Some news that acknowledges that the internet is not death to libraries as we know it!

Good Circulation by Eric Moskovitz, Boston Globe, July 29, 2007.

Library directors remember the talk, not long ago, of technology rendering libraries obsolete. But statistics show that the opposite has occurred.

Over the past decade, library circulation has climbed, driven partly by demand for audiovisual materials and enabled by the Internet, which has allowed patrons to easily scan catalogs from home and request interlibrary loans with a few mouse clicks.

Lots of good stuff about Interlibrary Loan in this article, a service I provide at my academic library where I work and use often at my public library through the Minuteman Library Network. There’s also a place to leave comments about your public library, so if you have something good to say, get to it!

One thought on “Finally!

  1. In related news Mary Carmen Chimato waxes eloquently about research indicating increased usage of Interlibrary Loan in This Just In: ILL is Important!.

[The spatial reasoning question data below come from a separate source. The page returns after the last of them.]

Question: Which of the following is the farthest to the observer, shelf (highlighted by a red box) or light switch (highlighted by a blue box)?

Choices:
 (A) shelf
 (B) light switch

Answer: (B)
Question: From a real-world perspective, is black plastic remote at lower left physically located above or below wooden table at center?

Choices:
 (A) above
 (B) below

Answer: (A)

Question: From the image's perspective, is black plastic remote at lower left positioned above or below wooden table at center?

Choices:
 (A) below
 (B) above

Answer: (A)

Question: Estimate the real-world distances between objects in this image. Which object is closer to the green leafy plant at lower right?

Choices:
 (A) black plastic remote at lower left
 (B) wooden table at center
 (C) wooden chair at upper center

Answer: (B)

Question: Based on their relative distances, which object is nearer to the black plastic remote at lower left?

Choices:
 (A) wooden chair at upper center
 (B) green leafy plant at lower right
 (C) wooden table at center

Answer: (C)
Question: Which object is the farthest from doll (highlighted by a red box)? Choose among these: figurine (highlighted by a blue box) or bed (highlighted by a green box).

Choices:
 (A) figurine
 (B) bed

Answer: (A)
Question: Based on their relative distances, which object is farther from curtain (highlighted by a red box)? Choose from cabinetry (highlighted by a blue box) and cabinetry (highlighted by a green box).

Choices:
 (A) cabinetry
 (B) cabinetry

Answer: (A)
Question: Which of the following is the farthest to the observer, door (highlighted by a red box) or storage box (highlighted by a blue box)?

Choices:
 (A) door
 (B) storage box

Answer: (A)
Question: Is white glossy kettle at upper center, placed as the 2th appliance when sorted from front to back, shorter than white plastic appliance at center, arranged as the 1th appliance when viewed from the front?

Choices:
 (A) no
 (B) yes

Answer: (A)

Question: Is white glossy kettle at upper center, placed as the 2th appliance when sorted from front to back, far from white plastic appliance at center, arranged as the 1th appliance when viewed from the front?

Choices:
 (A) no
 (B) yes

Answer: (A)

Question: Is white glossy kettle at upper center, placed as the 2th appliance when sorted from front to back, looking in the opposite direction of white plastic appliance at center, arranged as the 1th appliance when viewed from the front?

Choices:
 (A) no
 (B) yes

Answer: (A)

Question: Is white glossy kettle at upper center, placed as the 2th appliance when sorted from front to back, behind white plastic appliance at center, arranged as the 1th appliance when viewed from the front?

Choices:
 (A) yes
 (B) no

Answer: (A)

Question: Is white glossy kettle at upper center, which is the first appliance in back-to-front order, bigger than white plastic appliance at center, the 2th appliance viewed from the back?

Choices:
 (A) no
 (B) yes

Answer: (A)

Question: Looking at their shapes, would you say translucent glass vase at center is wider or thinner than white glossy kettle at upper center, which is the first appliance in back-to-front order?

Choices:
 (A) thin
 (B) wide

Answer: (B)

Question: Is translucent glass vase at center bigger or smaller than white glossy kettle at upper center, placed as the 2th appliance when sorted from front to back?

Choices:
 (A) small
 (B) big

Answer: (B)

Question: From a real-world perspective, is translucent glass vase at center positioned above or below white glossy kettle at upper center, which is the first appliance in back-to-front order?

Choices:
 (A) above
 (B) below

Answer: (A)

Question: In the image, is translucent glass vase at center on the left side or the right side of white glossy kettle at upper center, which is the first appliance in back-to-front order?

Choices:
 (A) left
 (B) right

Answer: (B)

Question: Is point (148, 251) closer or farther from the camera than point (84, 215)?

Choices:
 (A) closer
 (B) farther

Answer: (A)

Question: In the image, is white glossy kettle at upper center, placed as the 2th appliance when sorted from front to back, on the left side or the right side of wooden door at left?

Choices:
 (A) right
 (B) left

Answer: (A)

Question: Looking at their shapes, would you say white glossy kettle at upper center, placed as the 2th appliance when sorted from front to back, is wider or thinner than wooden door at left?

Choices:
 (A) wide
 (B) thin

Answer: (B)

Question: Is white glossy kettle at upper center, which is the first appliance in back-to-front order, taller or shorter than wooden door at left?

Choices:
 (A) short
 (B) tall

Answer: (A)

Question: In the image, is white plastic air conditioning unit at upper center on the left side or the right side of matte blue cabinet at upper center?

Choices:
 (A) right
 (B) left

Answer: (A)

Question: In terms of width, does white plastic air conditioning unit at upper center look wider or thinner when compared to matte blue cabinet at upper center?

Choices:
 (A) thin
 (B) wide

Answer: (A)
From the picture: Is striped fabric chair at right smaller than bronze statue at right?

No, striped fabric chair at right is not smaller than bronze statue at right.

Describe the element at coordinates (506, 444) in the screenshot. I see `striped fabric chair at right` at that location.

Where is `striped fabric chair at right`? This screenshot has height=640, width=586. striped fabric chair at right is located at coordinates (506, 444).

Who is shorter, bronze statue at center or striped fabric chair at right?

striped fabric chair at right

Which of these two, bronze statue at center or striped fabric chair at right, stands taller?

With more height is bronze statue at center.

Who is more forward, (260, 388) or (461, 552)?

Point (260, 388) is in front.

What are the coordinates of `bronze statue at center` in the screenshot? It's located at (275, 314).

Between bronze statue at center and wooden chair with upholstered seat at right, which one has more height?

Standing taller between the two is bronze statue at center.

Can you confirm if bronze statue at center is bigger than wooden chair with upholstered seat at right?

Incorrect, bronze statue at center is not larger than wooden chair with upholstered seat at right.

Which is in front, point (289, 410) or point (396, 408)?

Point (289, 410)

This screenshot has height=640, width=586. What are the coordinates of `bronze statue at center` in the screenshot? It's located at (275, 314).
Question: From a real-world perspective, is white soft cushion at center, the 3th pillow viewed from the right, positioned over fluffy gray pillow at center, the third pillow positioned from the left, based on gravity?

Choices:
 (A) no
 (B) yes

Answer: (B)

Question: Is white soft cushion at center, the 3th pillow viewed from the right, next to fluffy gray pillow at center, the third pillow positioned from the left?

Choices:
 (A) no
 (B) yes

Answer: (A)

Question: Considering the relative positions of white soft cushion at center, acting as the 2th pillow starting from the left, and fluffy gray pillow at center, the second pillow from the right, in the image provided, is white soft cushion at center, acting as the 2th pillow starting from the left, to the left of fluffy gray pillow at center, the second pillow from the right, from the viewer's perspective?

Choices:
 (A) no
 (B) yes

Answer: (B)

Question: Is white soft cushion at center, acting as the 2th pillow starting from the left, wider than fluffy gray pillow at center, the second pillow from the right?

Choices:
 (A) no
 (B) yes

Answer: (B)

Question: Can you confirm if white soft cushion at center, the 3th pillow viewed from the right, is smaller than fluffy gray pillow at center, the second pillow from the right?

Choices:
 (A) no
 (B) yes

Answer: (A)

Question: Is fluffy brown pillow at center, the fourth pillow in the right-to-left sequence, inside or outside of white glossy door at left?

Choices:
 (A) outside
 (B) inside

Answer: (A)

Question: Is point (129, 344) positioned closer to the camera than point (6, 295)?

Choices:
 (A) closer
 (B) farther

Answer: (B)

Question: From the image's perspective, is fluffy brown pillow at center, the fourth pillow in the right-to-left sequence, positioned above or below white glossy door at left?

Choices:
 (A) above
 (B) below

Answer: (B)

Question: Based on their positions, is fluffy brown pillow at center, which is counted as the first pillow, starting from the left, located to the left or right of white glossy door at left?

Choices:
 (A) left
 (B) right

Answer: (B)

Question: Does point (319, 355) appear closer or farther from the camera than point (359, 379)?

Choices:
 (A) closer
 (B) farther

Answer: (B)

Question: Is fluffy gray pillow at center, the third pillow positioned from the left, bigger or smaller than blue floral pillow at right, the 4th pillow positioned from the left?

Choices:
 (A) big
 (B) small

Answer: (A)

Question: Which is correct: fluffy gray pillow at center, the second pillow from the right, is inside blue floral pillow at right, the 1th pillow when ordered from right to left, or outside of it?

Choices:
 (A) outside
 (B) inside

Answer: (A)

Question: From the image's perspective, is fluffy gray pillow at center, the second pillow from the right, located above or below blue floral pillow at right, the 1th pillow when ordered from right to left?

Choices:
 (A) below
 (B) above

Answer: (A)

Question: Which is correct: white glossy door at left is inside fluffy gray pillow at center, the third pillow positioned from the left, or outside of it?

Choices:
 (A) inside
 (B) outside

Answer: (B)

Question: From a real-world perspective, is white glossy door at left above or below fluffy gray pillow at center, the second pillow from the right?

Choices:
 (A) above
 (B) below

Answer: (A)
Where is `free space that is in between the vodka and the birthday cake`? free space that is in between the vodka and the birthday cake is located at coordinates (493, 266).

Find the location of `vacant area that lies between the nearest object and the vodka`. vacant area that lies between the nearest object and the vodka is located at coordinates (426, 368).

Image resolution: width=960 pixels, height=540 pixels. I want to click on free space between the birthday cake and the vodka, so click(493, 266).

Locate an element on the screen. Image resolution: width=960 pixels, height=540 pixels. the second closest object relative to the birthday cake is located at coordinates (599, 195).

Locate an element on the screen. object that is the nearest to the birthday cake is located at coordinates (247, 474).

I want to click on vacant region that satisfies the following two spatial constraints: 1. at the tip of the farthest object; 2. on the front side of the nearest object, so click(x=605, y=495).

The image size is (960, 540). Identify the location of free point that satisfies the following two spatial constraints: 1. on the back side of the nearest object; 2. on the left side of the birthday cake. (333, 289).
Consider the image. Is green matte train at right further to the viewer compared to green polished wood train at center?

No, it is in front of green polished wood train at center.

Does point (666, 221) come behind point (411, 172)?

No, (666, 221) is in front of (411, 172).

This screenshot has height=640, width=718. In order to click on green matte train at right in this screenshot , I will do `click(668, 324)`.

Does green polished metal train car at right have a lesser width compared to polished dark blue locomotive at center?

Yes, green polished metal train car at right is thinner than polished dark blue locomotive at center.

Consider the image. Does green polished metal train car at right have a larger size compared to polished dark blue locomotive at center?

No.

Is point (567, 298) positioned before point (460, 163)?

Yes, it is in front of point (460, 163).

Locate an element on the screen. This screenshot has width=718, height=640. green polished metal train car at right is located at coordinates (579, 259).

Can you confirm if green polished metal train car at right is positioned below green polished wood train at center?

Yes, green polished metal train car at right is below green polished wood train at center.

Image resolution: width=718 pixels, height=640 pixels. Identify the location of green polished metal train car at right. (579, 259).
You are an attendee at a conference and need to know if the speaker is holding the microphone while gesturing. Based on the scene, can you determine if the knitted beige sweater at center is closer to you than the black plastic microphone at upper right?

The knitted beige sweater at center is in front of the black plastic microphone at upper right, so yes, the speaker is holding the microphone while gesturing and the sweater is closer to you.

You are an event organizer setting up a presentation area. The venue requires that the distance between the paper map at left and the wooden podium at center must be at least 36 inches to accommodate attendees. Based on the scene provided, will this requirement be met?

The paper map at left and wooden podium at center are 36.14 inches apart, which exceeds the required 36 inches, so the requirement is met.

    I could wax on and on about ILL for hours, but the bottomline of this paper is that ILL activity is increasing and the trend will probably continue. Now why do I find this significant and important? I have worked for several libraries where the administration really wanted and expected ILL to generate revenue or at the very least cost-recovery. I never agreed with this idea. Partly because the libraries I worked at were typically net lenders and did very little borrowing so there was never an even equation. Most of the lending was with libraries and institutions that we had reciprocal agreements with so we rarely charged for the service. I always felt that expecting a profit sort of flew in the face of the spirit of the service. It really isn’t about making money. It’s about providing the patron with the resource and providing that resource as quickly as possible.